(To-do item) Look through the listing below for the word "أداة" and copy every line where it occurs.

(Task input)

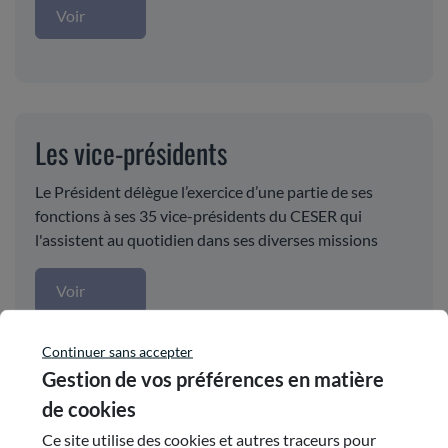
Voir
Les vice-présidents
Le Président délègue l’exercice d’une partie de ses
fonctions à ses 35 vice-présidents du CESER qui
l'assistent au quotidien dans ses diverses missions
Voir
Continuer sans accepter
Gestion de vos préférences en matière
de cookies
Le COMOP
Ce site utilise des cookies et autres traceurs pour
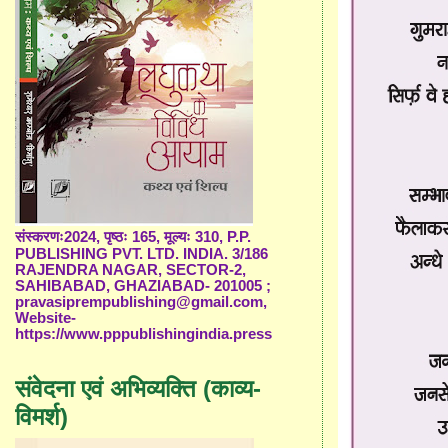
संस्करणः2024, पृष्ठः 165, मूल्यः 310, P.P.
PUBLISHING PVT. LTD. INDIA. 3/186
RAJENDRA NAGAR, SECTOR-2,
SAHIBABAD, GHAZIABAD- 201005 ;
pravasiprempublishing@gmail.com,
Website-
https://www.pppublishingindia.press
संवेदना एवं अभिव्यक्ति (काव्य-
विमर्श)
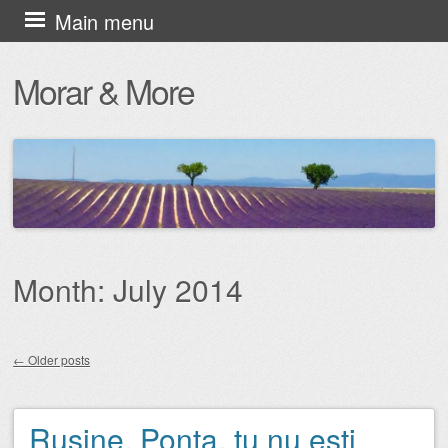
Skip
Main menu
to
Morar & More
content
Month:
July 2014
←
Older posts
Post navigation
Ruşine, Ponta, tu nu eşti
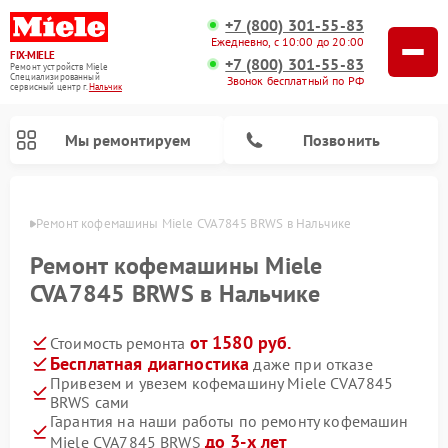
+7 (800) 301-55-83
Ежедневно, с 10:00 до 20:00
FIX-MIELE
+7 (800) 301-55-83
Ремонт устройств Miele
Специализированный
Звонок бесплатный по РФ
cервисный центр г.
Нальчик
Мы ремонтируем
Позвонить
ьчике
Ремонт кофемашины Miele CVA7845 BRWS в Нальчике
Ремонт кофемашины Miele
CVA7845 BRWS в Нальчике
от 1580 руб.
Стоимость ремонта
Бесплатная диагностика
даже при отказе
Привезем и увезем кофемашину Miele CVA7845
BRWS сами
Ремонт вертикальных пылесосов Miele
Ремонт роботов-пылесосов Miele
Ремонт посудомоечных машин Miele
Ремонт варочных панелей Miele
Ремонт микроволновых печей Miele
Ремонт стиральных машин Miele
Ремонт гладильных систем Miele
Ремонт сушильных машин Miele
Гарантия на наши работы по ремонту кофемашин
до 3-х лет
Miele CVA7845 BRWS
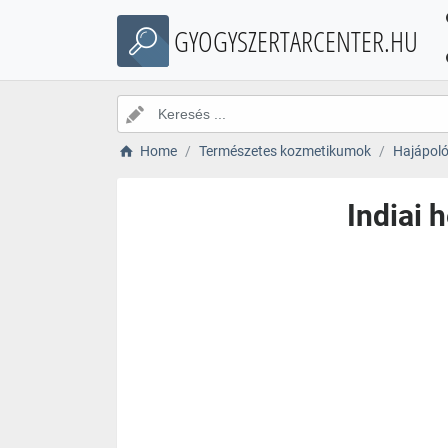
GYOGYSZERTARCENTER.HU
Home
Természetes kozmetikumok
Hajápol
Indiai 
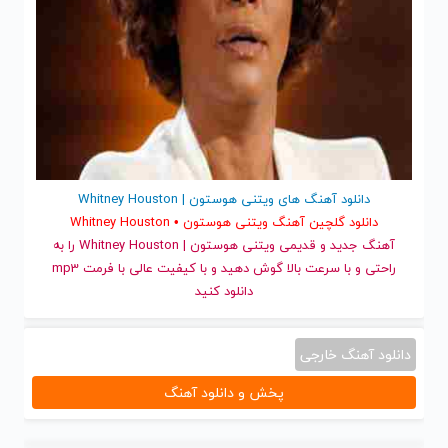
دانلود آهنگ های ویتنی هوستون | Whitney Houston
دانلود گلچین آهنگ ویتنی هوستون • Whitney Houston
آهنگ جدید
و قدیمی ویتنی هوستون | Whitney Houston را به
راحتی و با سرعت بالا گوش دهید و با کیفیت عالی با فرمت mp3
دانلود کنید
دانلود آهنگ خارجی
پخش و دانلود آهنگ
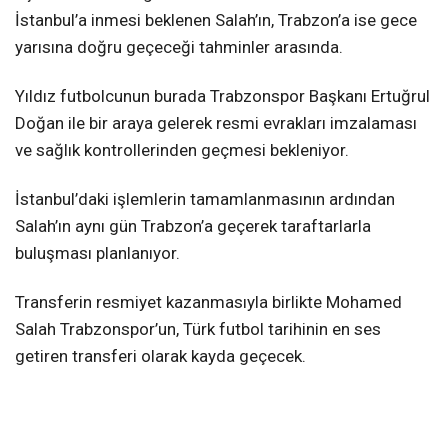
İstanbul’a inmesi beklenen Salah’ın, Trabzon’a ise gece
yarısına doğru geçeceği tahminler arasında.
Yıldız futbolcunun burada Trabzonspor Başkanı Ertuğrul
Doğan ile bir araya gelerek resmi evrakları imzalaması
ve sağlık kontrollerinden geçmesi bekleniyor.
İstanbul’daki işlemlerin tamamlanmasının ardından
Salah’ın aynı gün Trabzon’a geçerek taraftarlarla
buluşması planlanıyor.
Transferin resmiyet kazanmasıyla birlikte Mohamed
Salah Trabzonspor’un, Türk futbol tarihinin en ses
getiren transferi olarak kayda geçecek.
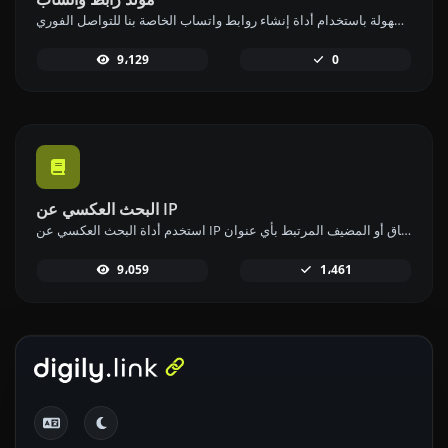
قم بإنشاء روابط واتساب بسهولة باستخدام أداة إنشاء روابط واتساب الخاصة بنا للتواصل الفوري.
9،129
0
البحث العكسي عن IP
استخدم أداة البحث العكسي عن IP للعثور على النطاق أو المضيف المرتبط بأي عنوان IP بسرعة وسهولة.
9،059
1،461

(Exercise answer)
قم بإنشاء روابط واتساب بسهولة باستخدام أداة إنشاء روابط واتساب الخاصة بنا للتواصل الفوري.
استخدم أداة البحث العكسي عن IP للعثور على النطاق أو المضيف المرتبط بأي عنوان IP بسرعة وسهولة.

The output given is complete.